> **Exercise text**
--*--
Data Collection and Reference Standard
In addition to the AI results, clinical and demographic data were abstracted from the medical records. Ground truth in terms of malignancy or benignity was confirmed with a histopathologic diagnosis or at least 1 year of follow-up. Lesions diagnosed as DCIS or invasive carcinoma on biopsy or during surgery were considered malignant. Data on the pathologic size of the invasive tumor, histologic type, TNM stage, estrogen receptor (ER) status, progesterone receptor (PR) status, and human epidermal growth factor receptor type 2 (HER2) status were collected for malignant lesions. Hormone receptor positivity was defined as an ER and/or PR positivity of ≥ 1% of nuclear staining using standard immunohistochemistry methods. HER2 positivity was defined as an HER2 score of 3 + or gene amplification by fluorescence in situ hybridization in tumors with an HER2 score of 2 + .
High risk lesions, such as lobular carcinoma in situ (LCIS), atypical ductal hyperplasia (ADH), and atypical lobular hyperplasia (ALH), were considered benign. Lesions diagnosed as benign on biopsy or during surgery, as well as those that did not exhibit a change during a follow-up of at least 1 year, were considered benign.
Preoperative breast MRI, mammograms obtained after wire localization, or both were used to determine the reference location of the cancer. Two dedicated breast radiologists (S.M.H. and J.M.C., with 11 and 17 years of experience, respectively) reviewed the marks reported by AI software to confirm whether the marks correctly identified the lesions and assessed the lesion type on mammography. Maximum abnormality scores of ≥ 10% within the corresponding mammographic location of the cancer in at least one view were considered true-positive cases. Based on the reference standard, all markers in the AI software at other sites without cancer involvement were considered false-positive cases.
Statistical Analysis
The diagnostic performance of the AI algorithm was evaluated in terms of sensitivity, specificity, positive predictive value (PPV), and negative predictive value (NPV). Sensitivity was defined as the proportion of examinations with a positive result in which the AI system correctly identified the corresponding mammographic location of the cancer with a maximum pixel-level abnormality score of ≥ 10%, among those diagnosed with cancer during the follow-up period. Specificity was defined as the proportion of examinations with a negative result in which the AI software did not detect a suspicious mammographic location among those without a cancer diagnosis during the follow-up period. PPV was defined as the percentage of positive examinations that resulted in a tissue diagnosis of cancer. NPV was defined as the percentage of negative examinations that resulted in a negative cancer diagnosis within the follow-up period.
--*--
> **Data to examine**
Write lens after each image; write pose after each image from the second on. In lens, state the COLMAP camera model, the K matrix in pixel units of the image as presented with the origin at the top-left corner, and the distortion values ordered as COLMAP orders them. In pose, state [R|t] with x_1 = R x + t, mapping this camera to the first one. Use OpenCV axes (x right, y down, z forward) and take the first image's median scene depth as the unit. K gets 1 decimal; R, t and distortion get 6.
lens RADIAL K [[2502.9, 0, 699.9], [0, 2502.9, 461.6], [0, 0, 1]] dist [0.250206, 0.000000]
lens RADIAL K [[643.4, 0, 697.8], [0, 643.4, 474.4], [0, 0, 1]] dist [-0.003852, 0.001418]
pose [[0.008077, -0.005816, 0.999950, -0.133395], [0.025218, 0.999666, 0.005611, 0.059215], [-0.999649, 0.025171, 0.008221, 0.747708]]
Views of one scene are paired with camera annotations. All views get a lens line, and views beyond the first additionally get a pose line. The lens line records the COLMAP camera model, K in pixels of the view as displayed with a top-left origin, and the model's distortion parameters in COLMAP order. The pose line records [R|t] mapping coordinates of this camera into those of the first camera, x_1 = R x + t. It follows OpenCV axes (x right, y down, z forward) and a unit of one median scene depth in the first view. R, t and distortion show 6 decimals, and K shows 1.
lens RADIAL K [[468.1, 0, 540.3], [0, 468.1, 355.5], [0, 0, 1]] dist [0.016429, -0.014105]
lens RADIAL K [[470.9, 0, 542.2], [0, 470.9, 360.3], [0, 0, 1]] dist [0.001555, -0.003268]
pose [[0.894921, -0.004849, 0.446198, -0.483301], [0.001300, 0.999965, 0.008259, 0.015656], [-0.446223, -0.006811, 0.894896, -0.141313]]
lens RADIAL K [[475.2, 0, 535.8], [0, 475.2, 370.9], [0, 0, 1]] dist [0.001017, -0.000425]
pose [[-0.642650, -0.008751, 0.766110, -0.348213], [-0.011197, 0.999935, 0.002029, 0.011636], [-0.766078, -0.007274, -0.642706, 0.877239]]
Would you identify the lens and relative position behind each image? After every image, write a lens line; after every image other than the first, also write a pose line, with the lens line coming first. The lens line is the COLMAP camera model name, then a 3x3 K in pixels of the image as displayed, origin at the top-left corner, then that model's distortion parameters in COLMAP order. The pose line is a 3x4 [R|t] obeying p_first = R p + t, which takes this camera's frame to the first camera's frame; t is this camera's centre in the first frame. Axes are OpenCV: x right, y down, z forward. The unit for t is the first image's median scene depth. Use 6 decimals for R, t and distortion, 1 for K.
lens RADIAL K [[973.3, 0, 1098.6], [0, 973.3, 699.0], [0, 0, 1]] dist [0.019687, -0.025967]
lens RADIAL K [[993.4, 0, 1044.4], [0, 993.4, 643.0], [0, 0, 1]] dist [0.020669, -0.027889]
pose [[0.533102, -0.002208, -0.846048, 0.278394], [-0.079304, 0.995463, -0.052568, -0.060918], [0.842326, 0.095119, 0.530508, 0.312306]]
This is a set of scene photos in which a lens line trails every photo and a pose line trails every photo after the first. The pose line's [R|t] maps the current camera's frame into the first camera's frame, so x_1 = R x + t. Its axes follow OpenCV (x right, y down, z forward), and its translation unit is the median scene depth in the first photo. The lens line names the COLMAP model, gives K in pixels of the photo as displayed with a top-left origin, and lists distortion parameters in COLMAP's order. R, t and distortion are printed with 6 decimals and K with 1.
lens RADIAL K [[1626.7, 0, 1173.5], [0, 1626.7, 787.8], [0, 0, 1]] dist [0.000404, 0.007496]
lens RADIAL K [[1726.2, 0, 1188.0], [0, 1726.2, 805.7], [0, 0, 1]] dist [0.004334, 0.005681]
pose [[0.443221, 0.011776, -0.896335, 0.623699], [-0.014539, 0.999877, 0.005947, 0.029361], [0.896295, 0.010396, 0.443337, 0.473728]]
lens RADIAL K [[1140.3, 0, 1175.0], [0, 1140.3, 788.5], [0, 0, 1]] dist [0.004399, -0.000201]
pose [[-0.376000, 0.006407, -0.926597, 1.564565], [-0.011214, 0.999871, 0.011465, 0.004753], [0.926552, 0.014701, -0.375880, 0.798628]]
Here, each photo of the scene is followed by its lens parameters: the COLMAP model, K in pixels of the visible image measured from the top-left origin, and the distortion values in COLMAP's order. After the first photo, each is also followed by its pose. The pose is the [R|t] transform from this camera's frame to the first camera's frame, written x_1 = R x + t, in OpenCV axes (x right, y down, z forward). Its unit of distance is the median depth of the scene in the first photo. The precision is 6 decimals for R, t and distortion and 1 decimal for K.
--*--
> **Set of tasks**
[a] From the passage on mammography AI data collection and statistical analysis, list every item of data that was collected for malignant lesions.
[b] Write the next part of the passage on mammography AI data collection and statistical analysis, starting after its final sentence.
The records are not used in any of this work.

> **Task results**
[a]
- pathologic size of the invasive tumor
- histologic type
- TNM stage
- estrogen receptor (ER) status
- progesterone receptor (PR) status
- human epidermal growth factor receptor type 2 (HER2) status

[b]
This study hypothesized that the diagnostic performance of AI software, in terms of sensitivity and specificity, in unilateral analysis is not inferior to that of bilateral analysis. In many existing studies, the performance of AI shows a wide range of sensitivity from 75.8% to 88.8% and specificity from 63.1% to 95.6% [13]. In our study, we assumed both the sensitivity and specificity of the bilateral analysis to be 80%, and the non-inferiority margin for the difference in sensitivity and specificity between the two modes was set at −5% based on the non-inferiority studies [14]. The non-inferiority margin is the maximum difference in diagnostic performance between the two modes which is considered acceptable or tolerable for the unilateral analysis to be considered similar or not worse compared to the bilateral analysis. A sample size of 524 pairs was needed to achieve a power of 80% (697 pairs for 90% power), with a one-sided type I error of 0.025 for the non-inferiority test with a non-inferiority margin of −5%, assuming a diagnosis proportion of 80% and the proportion of discordant pairs of 16% (within-subject correlation of 0.5) between the bilateral and unilateral mammography test results.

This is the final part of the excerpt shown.